Task instructions
Check every line of the data below for the word "pixels". Copy the ones that have it.

Supplied material
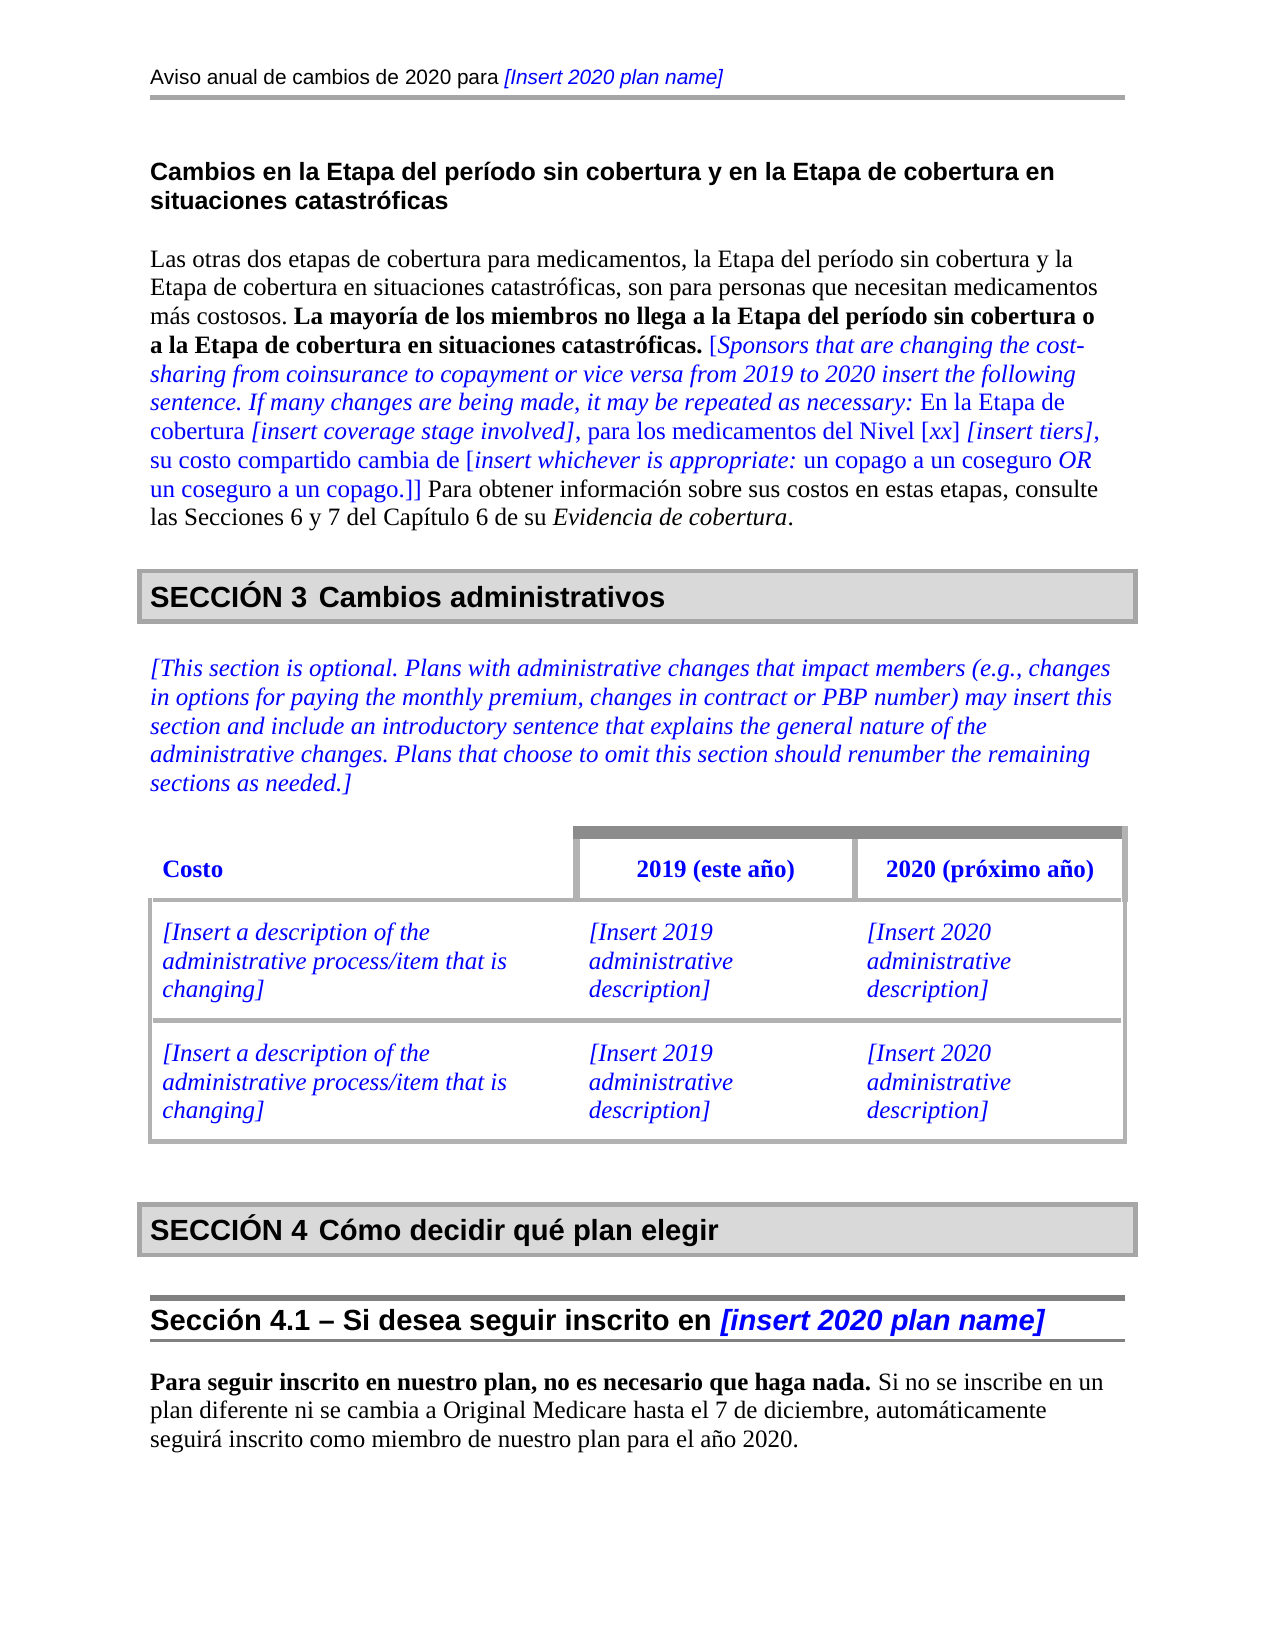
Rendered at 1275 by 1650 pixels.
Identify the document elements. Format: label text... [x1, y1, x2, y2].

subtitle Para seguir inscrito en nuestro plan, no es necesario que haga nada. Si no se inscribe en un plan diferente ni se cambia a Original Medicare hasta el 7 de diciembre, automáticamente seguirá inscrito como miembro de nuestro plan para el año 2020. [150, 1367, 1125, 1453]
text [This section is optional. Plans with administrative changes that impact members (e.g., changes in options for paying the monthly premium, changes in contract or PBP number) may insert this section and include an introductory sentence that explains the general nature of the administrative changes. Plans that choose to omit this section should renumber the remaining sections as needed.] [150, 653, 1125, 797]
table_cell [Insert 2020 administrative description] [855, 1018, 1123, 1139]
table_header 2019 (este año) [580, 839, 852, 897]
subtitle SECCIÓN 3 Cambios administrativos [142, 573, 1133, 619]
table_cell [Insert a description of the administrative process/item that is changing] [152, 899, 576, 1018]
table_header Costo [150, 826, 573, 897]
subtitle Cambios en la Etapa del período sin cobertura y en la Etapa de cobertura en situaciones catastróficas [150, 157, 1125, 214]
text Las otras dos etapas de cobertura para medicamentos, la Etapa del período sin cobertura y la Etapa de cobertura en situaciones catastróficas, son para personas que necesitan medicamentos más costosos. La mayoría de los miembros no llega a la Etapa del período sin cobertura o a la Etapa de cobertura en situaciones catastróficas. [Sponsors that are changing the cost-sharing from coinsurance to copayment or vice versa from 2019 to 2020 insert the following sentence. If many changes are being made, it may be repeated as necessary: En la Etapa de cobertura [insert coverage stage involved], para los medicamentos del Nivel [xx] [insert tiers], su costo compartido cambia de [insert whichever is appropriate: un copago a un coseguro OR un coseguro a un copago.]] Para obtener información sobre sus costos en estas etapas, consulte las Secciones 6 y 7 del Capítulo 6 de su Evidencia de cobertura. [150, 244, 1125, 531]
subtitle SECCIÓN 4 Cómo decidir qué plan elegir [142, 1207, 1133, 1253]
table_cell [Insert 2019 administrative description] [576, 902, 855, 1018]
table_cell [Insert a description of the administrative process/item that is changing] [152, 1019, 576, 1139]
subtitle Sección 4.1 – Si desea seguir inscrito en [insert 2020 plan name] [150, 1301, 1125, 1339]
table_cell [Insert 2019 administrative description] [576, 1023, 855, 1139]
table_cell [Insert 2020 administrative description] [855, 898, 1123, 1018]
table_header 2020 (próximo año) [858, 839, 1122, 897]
==
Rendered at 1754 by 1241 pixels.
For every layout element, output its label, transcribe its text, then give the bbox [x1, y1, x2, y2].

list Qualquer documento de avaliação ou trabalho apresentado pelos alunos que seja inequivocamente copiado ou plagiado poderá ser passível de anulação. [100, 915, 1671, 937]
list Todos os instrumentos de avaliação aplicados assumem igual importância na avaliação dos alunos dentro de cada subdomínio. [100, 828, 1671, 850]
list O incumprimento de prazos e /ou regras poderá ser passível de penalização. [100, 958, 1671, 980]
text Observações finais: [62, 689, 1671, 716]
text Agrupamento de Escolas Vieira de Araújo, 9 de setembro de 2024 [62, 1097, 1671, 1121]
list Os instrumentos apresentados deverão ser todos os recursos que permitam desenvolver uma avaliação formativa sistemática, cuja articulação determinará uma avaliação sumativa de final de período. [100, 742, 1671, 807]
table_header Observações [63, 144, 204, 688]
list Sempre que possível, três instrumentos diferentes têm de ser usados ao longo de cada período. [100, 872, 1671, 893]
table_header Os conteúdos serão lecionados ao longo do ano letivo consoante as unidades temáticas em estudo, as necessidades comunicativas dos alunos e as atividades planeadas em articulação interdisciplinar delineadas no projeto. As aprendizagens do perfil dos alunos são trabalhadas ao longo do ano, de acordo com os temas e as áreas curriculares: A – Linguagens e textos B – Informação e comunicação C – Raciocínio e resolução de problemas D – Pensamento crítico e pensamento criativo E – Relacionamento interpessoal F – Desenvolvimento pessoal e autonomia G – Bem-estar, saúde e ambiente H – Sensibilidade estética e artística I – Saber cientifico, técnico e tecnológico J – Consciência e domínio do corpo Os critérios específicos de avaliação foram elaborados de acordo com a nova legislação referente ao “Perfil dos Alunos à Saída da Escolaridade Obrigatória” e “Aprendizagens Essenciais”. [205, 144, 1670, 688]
...
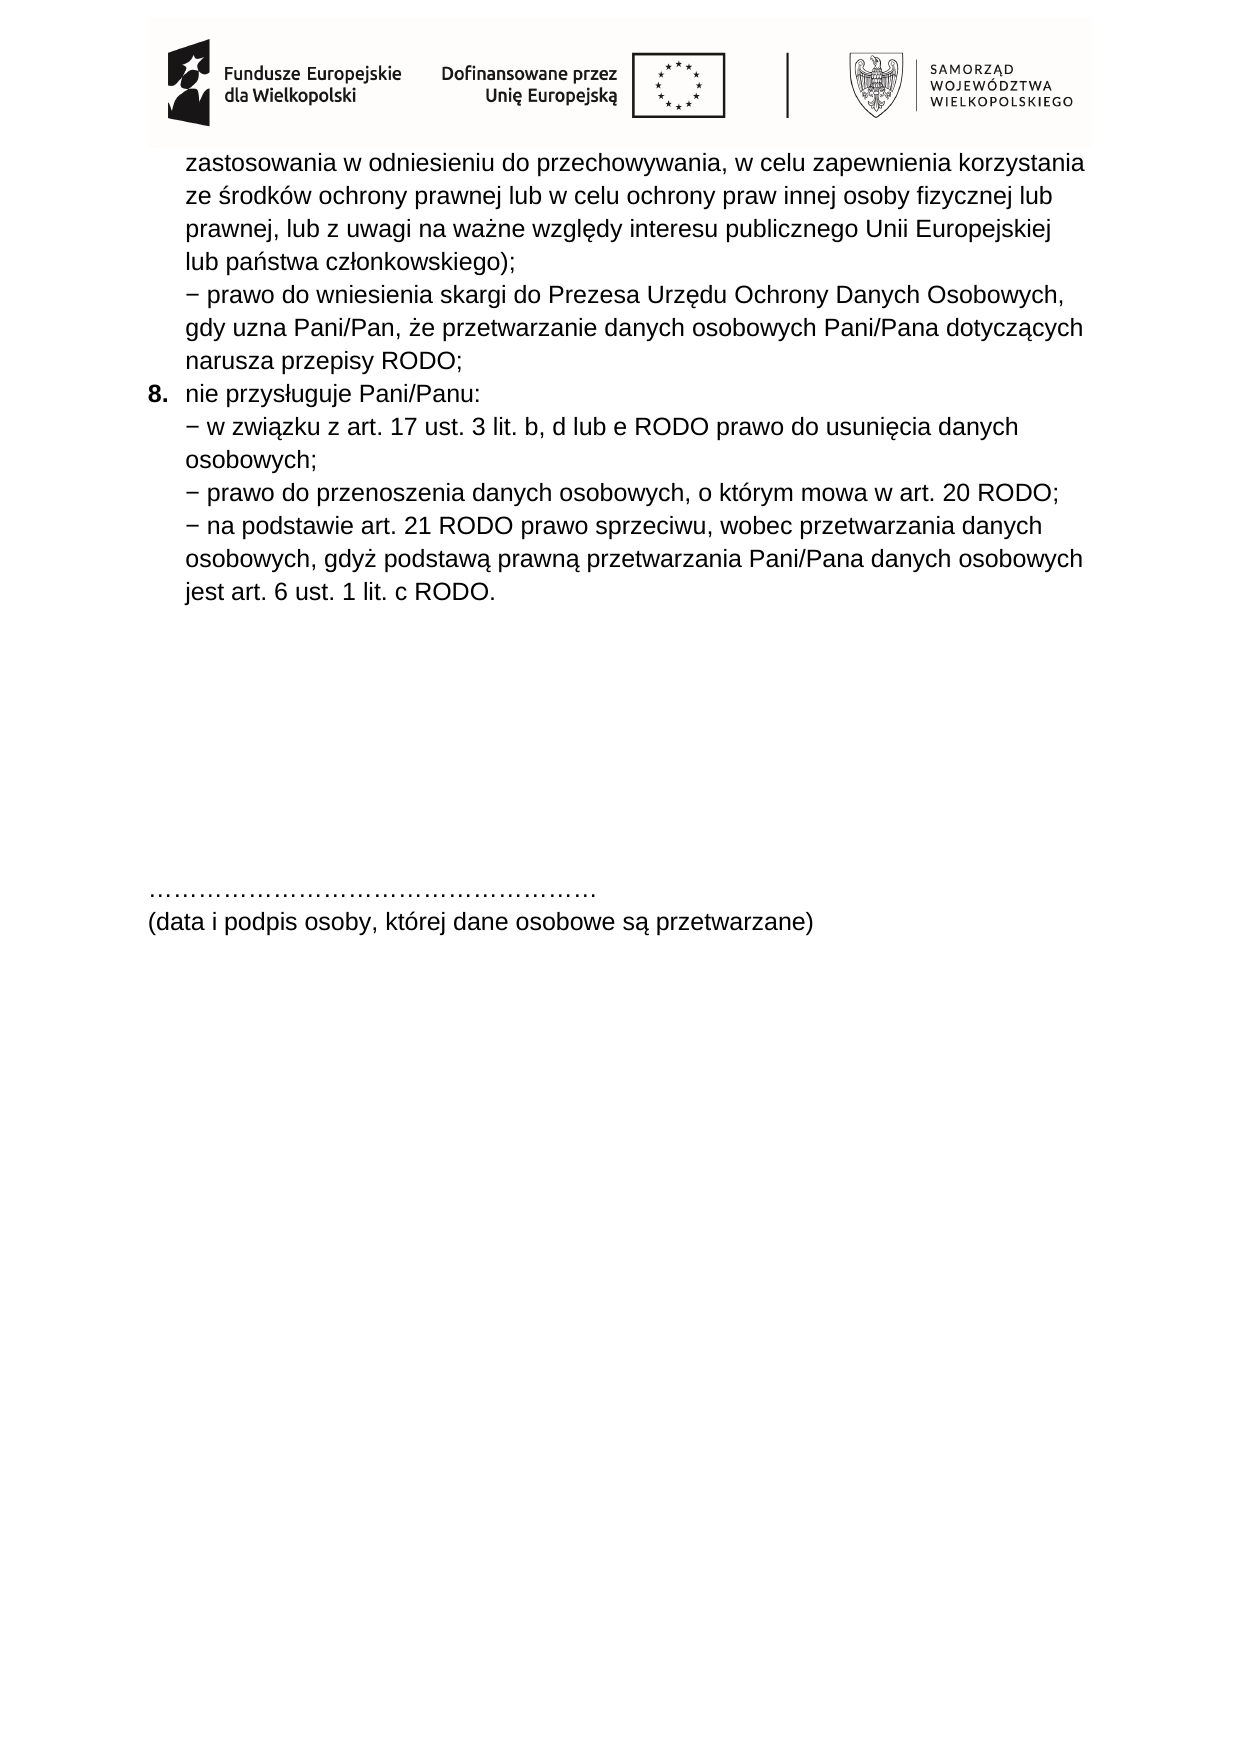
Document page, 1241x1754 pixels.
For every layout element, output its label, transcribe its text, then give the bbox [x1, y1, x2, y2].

Final answer
Rendered at 1275 by 1650 pixels.
Rendered at 1754 by 1241 pixels.
Document page, 1241x1754 pixels.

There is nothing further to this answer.